One type of protective methods are debiasing techniques [22], useful for countering biases caused by the focusing illusion. A BCS system could implement, part of the UI or the security protocol, features meant to manipulate the User in such a way that she would be prepared for a possible attack. Such features could involve: recollections, so that the same aspects of \(t_1\) (now) are as in \(t_0\) (the time point when the User has probably been trained in using the system).

4 Further Work

We argued that concepts and findings from behavioural sciences can be translated into models useful for computer science. Such models could be used for analysing the BCS-systems using techniques such as automated model checking [2]. Moreover, behavioural models and related modelling languages can be used by system developers when making new BCS-systems to also consider the human interacting with the system. We can already see promising results in this direction from using formal methods to analyse HAI systems [5] or human related security breaches [26].

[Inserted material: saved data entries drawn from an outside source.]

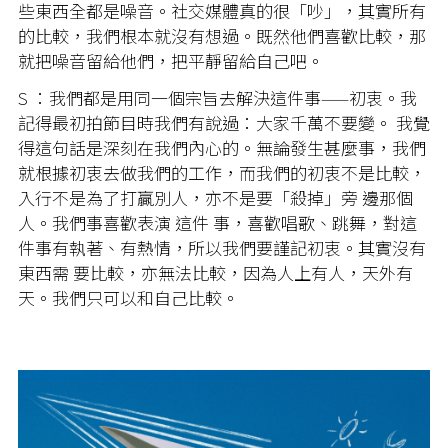
些東西全都是噪音。社交媒體真的很「吵」，其實所有
的比較，我們根本就沒有想過。既然他們喜歡比較，那
就把噪音留給他們，把平靜留給自己吧。
S ：我們都是用同一個宗旨去解決這件事——初衷。我
記得最初拍節目時我們有說過：大家千萬不要變。 我覺
得這句話是深刻在我們內心的。無論發生甚麼事，我們
就根據初衷去做我們的工作，而我們的初衷不是比較，
入行不是為了打贏別人，亦不是要「殺掉」旁 邊那個
人。我們事喜歡表演 這件 事，喜歡唱歌、跳舞，對這
件事有執著、有熱情，所以我們要謹記初衷。其實沒有
東西需 要比較，亦無法比較，因為人上有人，天外有
天。我們只可以和自己比較。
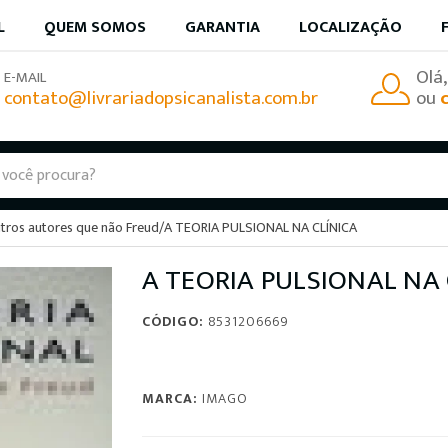
L
QUEM SOMOS
GARANTIA
LOCALIZAÇÃO
Olá
E-MAIL
contato@livrariadopsicanalista.com.br
ou
utros autores que não Freud
/
A TEORIA PULSIONAL NA CLÍNICA
A TEORIA PULSIONAL NA 
CÓDIGO:
8531206669
MARCA:
IMAGO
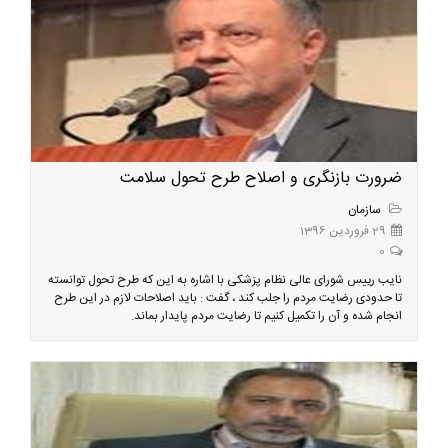
ضرورت بازنگری و اصلاح طرح تحول سلامت
سازمان
29 فروردین 1396
0
نایب رییس شورای عالی نظام پزشکی با اشاره به این که طرح تحول توانسته
تا حدودی رضایت مردم را جلب کند ، گفت : باید اصلاحات لازم در این طرح
انجام شده و آن را تکمیل کنیم تا رضایت مردم پایدار بماند.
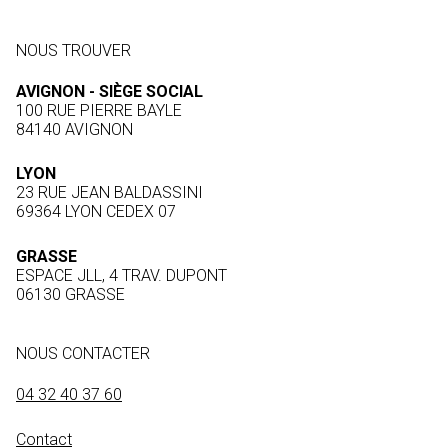
NOUS TROUVER
AVIGNON - SIÈGE SOCIAL
100 RUE PIERRE BAYLE
84140 AVIGNON
LYON
23 RUE JEAN BALDASSINI
69364 LYON CEDEX 07
GRASSE
ESPACE JLL, 4 TRAV. DUPONT
06130 GRASSE
NOUS CONTACTER
04 32 40 37 60
Contact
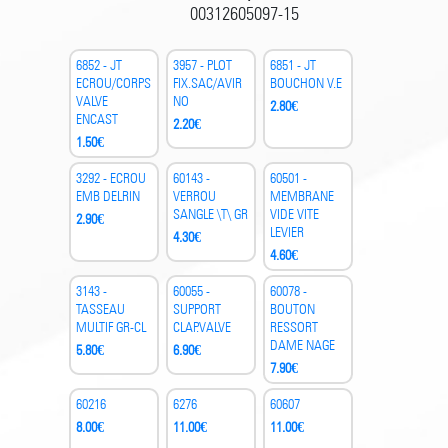
00312605097-15
6852 - JT
3957 - PLOT
6851 - JT
ECROU/CORPS
FIX.SAC/AVIR
BOUCHON V.E
VALVE
NO
2.80
€
ENCAST
2.20
€
1.50
€
3292 - ECROU
60143 -
60501 -
EMB DELRIN
VERROU
MEMBRANE
SANGLE \T\ GR
VIDE VITE
2.90
€
LEVIER
4.30
€
4.60
€
3143 -
60055 -
60078 -
TASSEAU
SUPPORT
BOUTON
MULTIF GR-CL
CLAP.VALVE
RESSORT
DAME NAGE
5.80
€
6.90
€
7.90
€
60216
6276
60607
8.00
€
11.00
€
11.00
€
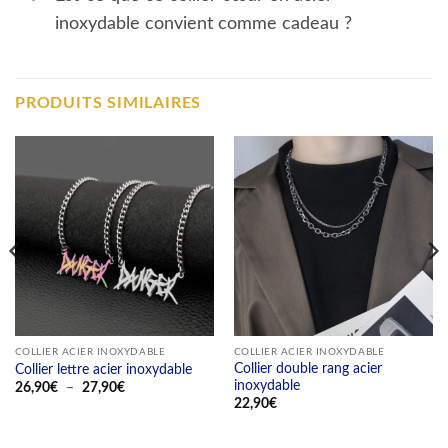
inoxydable convient comme cadeau ?
PRODUITS SIMILAIRES
COLLIER ACIER INOXYDABLE
COLLIER ACIER INOXYDABLE
Collier double rang acier
Collier lettre acier inoxydable
inoxydable
Plage
26,90
€
–
27,90
€
de
22,90
€
prix :
26,90€
à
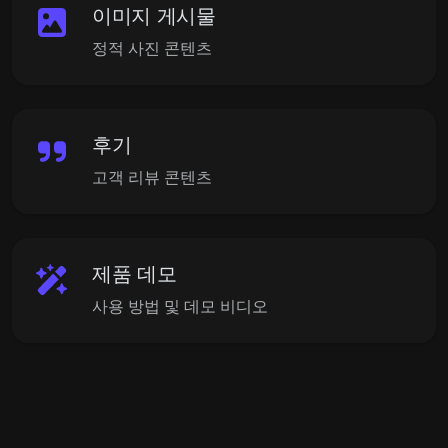
이미지 게시물
정적 사진 콘텐츠
후기
고객 리뷰 콘텐츠
제품 데모
사용 방법 및 데모 비디오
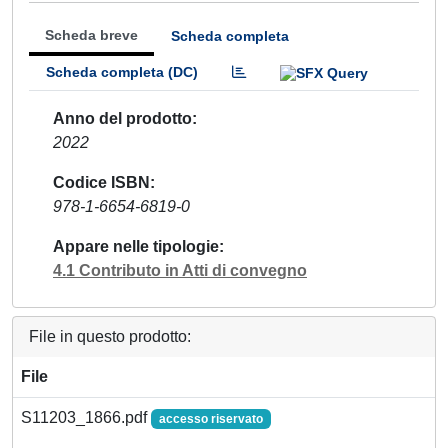
Scheda breve
Scheda completa
Scheda completa (DC)
Anno del prodotto
2022
Codice ISBN
978-1-6654-6819-0
Appare nelle tipologie
4.1 Contributo in Atti di convegno
File in questo prodotto:
File
S11203_1866.pdf
accesso riservato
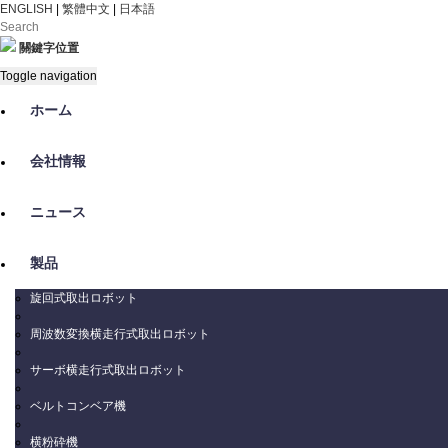
ENGLISH
|
繁體中文
|
日本語
關鍵字位置
Toggle navigation
ホーム
会社情報
ニュース
製品
旋回式取出ロボット
周波数変換横走行式取出ロボット
サーボ横走行式取出ロボット
ベルトコンベア機
横粉砕機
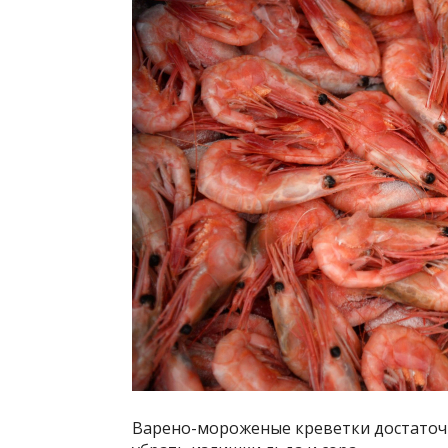
Варено-мороженые креветки достаточ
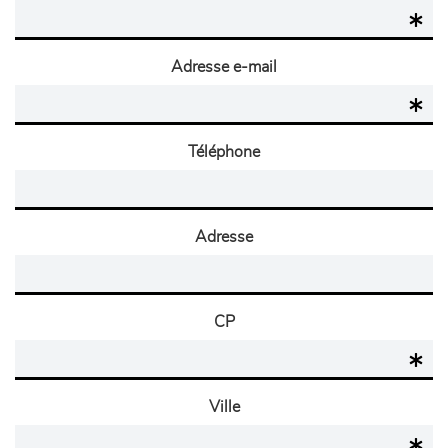
Adresse e-mail
Téléphone
Adresse
CP
Ville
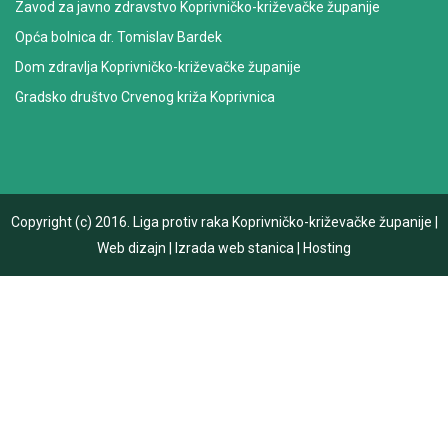
Zavod za javno zdravstvo Koprivničko-križevačke županije
Opća bolnica dr. Tomislav Bardek
Dom zdravlja Koprivničko-križevačke županije
Gradsko društvo Crvenog križa Koprivnica
Copyright (c) 2016.
Liga protiv raka Koprivničko-križevačke županije
|
Web dizajn
|
Izrada web stanica
|
Hosting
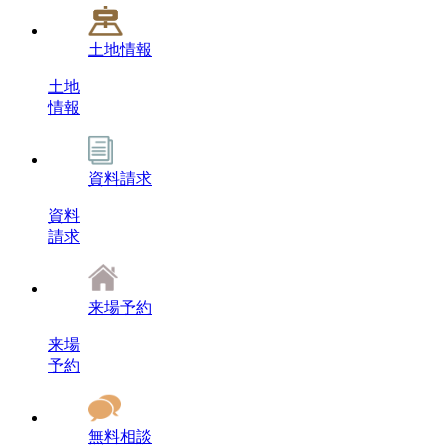
土地情報
土地
情報
資料請求
資料
請求
来場予約
来場
予約
無料相談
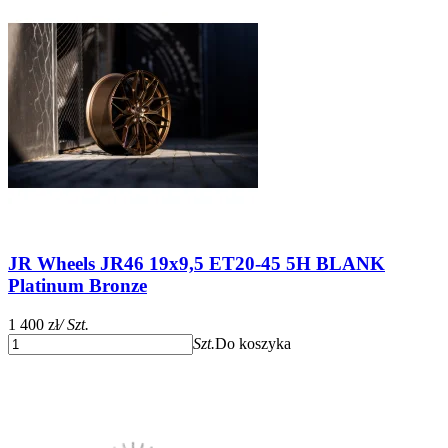
JR Wheels JR46 19x9,5 ET20-45 5H BLANK
Platinum Bronze
1 400 zł
/ Szt.
Szt.
Do koszyka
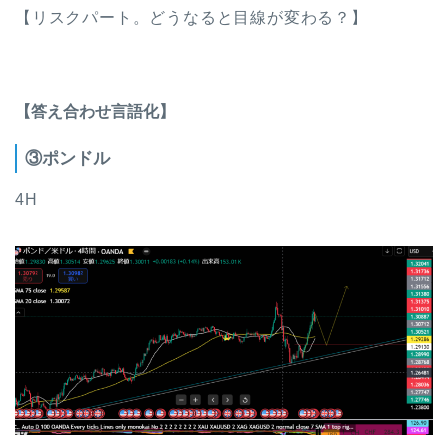
【リスクパート。どうなると目線が変わる？】
【答え合わせ言語化】
③ポンドル
4H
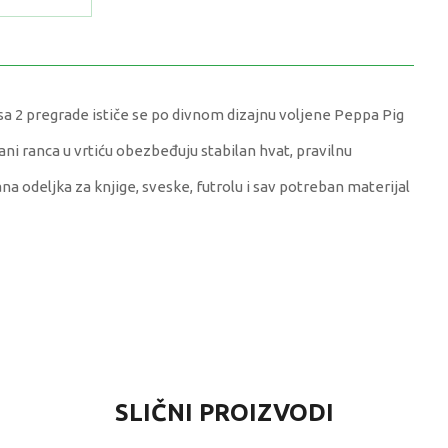
sa 2 pregrade ističe se po divnom dizajnu voljene Peppa Pig
i ranca u vrtiću obezbeđuju stabilan hvat, pravilnu
a odeljka za knjige, sveske, futrolu i sav potreban materijal
VRIJEDNOST
SLIČNI PROIZVODI
Ruksaci za vrtić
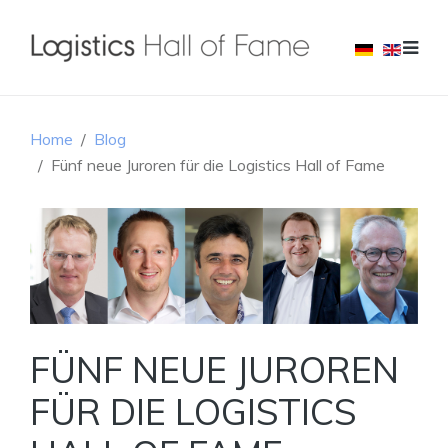
Home
Blog
Fünf neue Juroren für die Logistics Hall of Fame
FÜNF NEUE JUROREN
FÜR DIE LOGISTICS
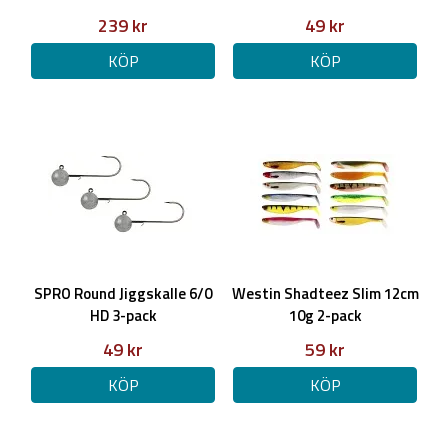
239 kr
49 kr
KÖP
KÖP
SPRO Round Jiggskalle 6/0
Westin Shadteez Slim 12cm
HD 3-pack
10g 2-pack
49 kr
59 kr
KÖP
KÖP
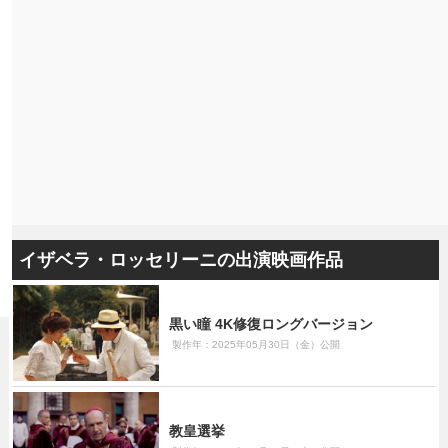
イザベラ・ロッセリーニの出演映画作品
黒い瞳 4K修復ロングバージョン
製作年：2025年05月30日（金）公開
教皇選挙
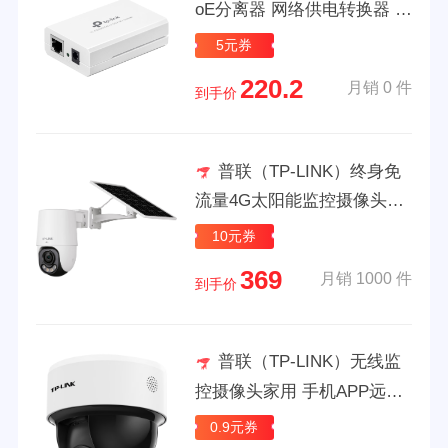
oE分离器 网络供电转换器 1
00米传输 即插即用 白色
5元券
220.2
月销 0 件
到手价
普联（TP-LINK）终身免
流量4G太阳能监控摄像头监
控器360度无死角带夜视全景
10元券
全彩家用室外户外免插电手
369
月销 1000 件
机远程
到手价
普联（TP-LINK）无线监
控摄像头家用 手机APP远程
查看高清监控器室内吸顶半
0.9元券
球智能网络摄像机360度全景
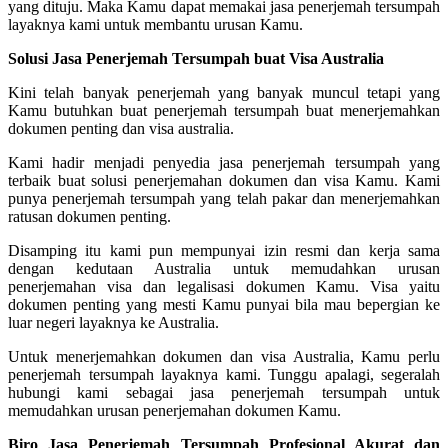
yang dituju. Maka Kamu dapat memakai jasa penerjemah tersumpah
layaknya kami untuk membantu urusan Kamu.
Solusi Jasa Penerjemah Tersumpah buat Visa Australia
Kini telah banyak penerjemah yang banyak muncul tetapi yang
Kamu butuhkan buat penerjemah tersumpah buat menerjemahkan
dokumen penting dan visa australia.
Kami hadir menjadi penyedia jasa penerjemah tersumpah yang
terbaik buat solusi penerjemahan dokumen dan visa Kamu. Kami
punya penerjemah tersumpah yang telah pakar dan menerjemahkan
ratusan dokumen penting.
Disamping itu kami pun mempunyai izin resmi dan kerja sama
dengan kedutaan Australia untuk memudahkan urusan
penerjemahan visa dan legalisasi dokumen Kamu. Visa yaitu
dokumen penting yang mesti Kamu punyai bila mau bepergian ke
luar negeri layaknya ke Australia.
Untuk menerjemahkan dokumen dan visa Australia, Kamu perlu
penerjemah tersumpah layaknya kami. Tunggu apalagi, segeralah
hubungi kami sebagai jasa penerjemah tersumpah untuk
memudahkan urusan penerjemahan dokumen Kamu.
Biro Jasa Penerjemah Tersumpah Profesional Akurat dan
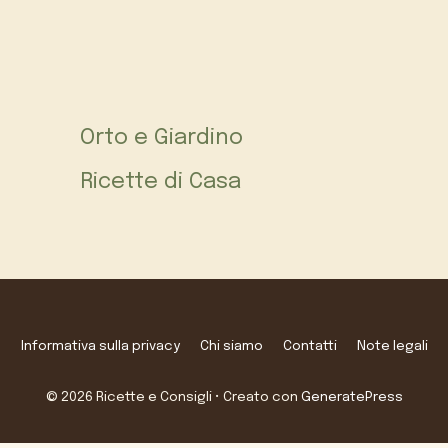
Orto e Giardino
Ricette di Casa
Informativa sulla privacy
Chi siamo
Contatti
Note legali
© 2026 Ricette e Consigli
• Creato con
GeneratePress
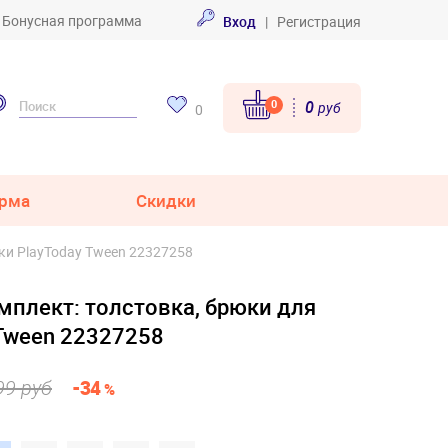
Бонусная программа
Вход
|
Регистрация
0
0
руб
0
рма
Скидки
ки PlayToday Tween 22327258
мплект: толстовка, брюки для
 Tween 22327258
99 руб
-34
%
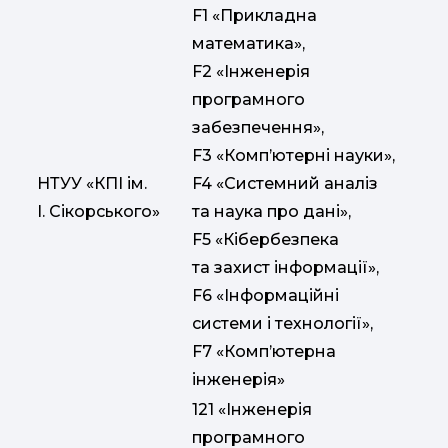
F1 «Прикладна
математика»,
F2 «Інженерія
програмного
забезпечення»,
F3 «Комп’ютерні науки»,
НТУУ «КПІ ім.
F4 «Системний аналіз
І. Сікорського»
та наука про дані»,
F5 «Кібербезпека
та захист інформації»,
F6 «Інформаційні
системи і технології»,
F7 «Комп’ютерна
інженерія»
121 «Інженерія
програмного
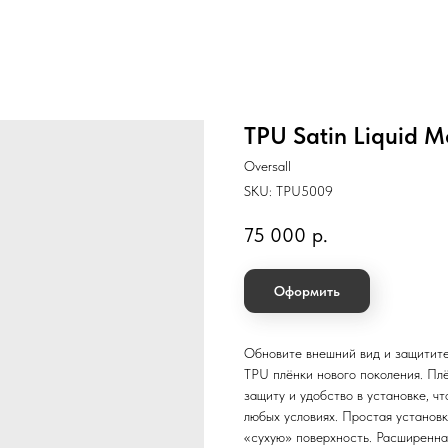
TPU Satin Liquid Met
Oversall
SKU:
TPU5009
75 000
р.
Оформить
Обновите внешний вид и защитите
TPU плёнки нового поколения. Пл
защиту и удобство в установке, 
любых условиях. Простая установк
«сухую» поверхность. Расширенна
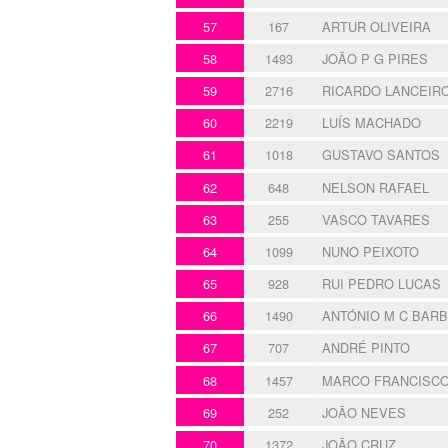
57
167
ARTUR OLIVEIRA
58
1493
JOÃO P G PIRES
59
2716
RICARDO LANCEIR
60
2219
LUÍS MACHADO
61
1018
GUSTAVO SANTOS
62
648
NELSON RAFAEL
63
255
VASCO TAVARES
64
1099
NUNO PEIXOTO
65
928
RUI PEDRO LUCAS
66
1490
ANTÓNIO M C BAR
67
707
ANDRÉ PINTO
68
1457
MARCO FRANCISC
69
252
JOÃO NEVES
70
1372
JOÃO CRUZ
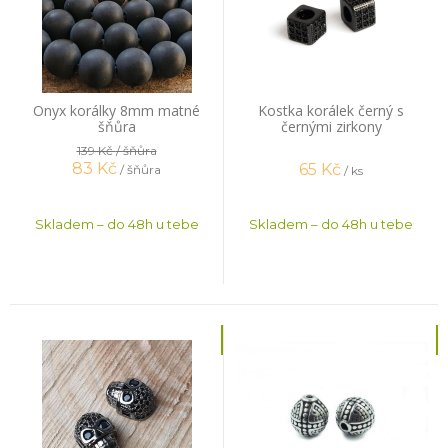
Onyx korálky 8mm matné
Kostka korálek černý s
šňůra
černými zirkony
139 Kč
/ šňůra
83
Kč
65
Kč
/ šňůra
/ ks
Skladem – do 48h u tebe
Skladem – do 48h u tebe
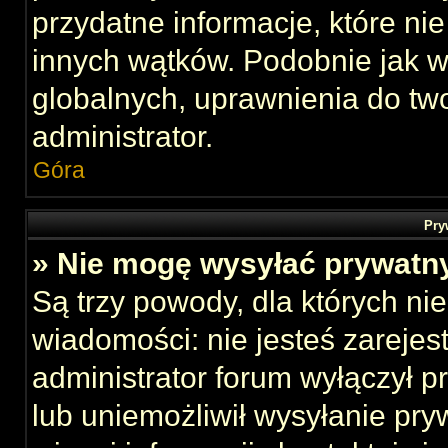
przydatne informacje, które ni
innych wątków. Podobnie jak 
globalnych, uprawnienia do tw
administrator.
Góra
Pry
» Nie mogę wysyłać prywatn
Są trzy powody, dla których n
wiadomości: nie jesteś zarejes
administrator forum wyłączył 
lub uniemożliwił wysyłanie pry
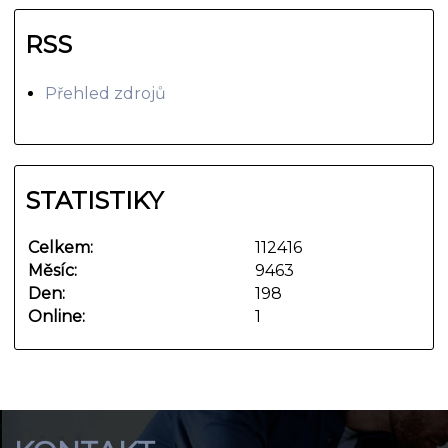
RSS
Přehled zdrojů
STATISTIKY
Celkem:
112416
Měsíc:
9463
Den:
198
Online:
1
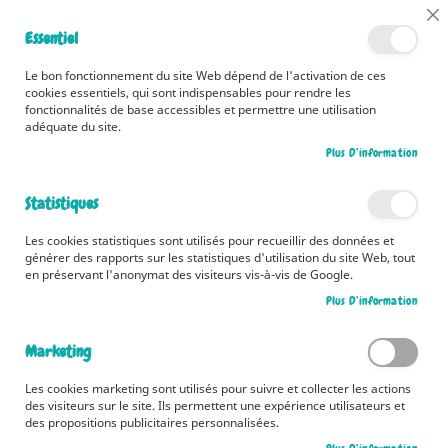
📅 Découvrez dès maintenant nos 2 agendas pour la rentrée !
Cl
Essentiel
Cliquez ici
📅
Co
Ba
🚚 Bénéficiez d'une livraison à 0,01€ en France métropolitaine et
Le bon fonctionnement du site Web dépend de l'activation de ces
Belgique dès 35 euros d'achat ! 🚚
cookies essentiels, qui sont indispensables pour rendre les
fonctionnalités de base accessibles et permettre une utilisation
adéquate du site.
Plus D’information
Rechercher
Statistiques
Accueil
Mon corps, je l'aime ! Portraits et témoignages
Les cookies statistiques sont utilisés pour recueillir des données et
Skip
générer des rapports sur les statistiques d'utilisation du site Web, tout
to
en préservant l'anonymat des visiteurs vis-à-vis de Google.
the
Plus D’information
end
of
the
Marketing
images
gallery
Les cookies marketing sont utilisés pour suivre et collecter les actions
des visiteurs sur le site. Ils permettent une expérience utilisateurs et
des propositions publicitaires personnalisées.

Consider three examples where the behavioural approach to explaining human judgment has successfully enriched an existing academic discipline:

  • Behavioural Economics focusing on how people actually behave in economic contexts, as opposed to how they should ideally behave (e.g., [17, 18]), has been a fruitful addition to Economics;

  • Behavioural Game Theory focusing on how people actually behave in formal games, as opposed to how they should ideally behave (e.g., [6]), has enriched traditional Game Theory; and

  • Behavioural Transportation Research focusing on how people actually make choices in transportation and travel contexts, as opposed to how they are assumed to behave (e.g., [9, 21]), has been a fruitful addition to the traditionally rationalistic field of Transportation Research.

Our opinion is that Behavioural Computer Science can be one more fruitful collaboration between behavioural models and computer models.

Consider two examples of emerging fields which can be seen as part of BCS.

  • Security ceremonies propose to involve the human aspect when designing and analysing security protocols [8]. A few works have studied the human aspect of security breaches [26, 32]. An example is phishing e-mails where we argue that cognitive models and models of social influence can give insights into how to build e-mail systems that can counter more effectively such targeted, well-crafted, malicious e-mails.

  • Ambient assisted living [1] is one application of IoT that is most closely interacting with humans. Such systems need to learn patterns of behaviour, distinguishing them among several occupants, adapt to temporary changes in behaviour, as well as interact and take control requests from the humans.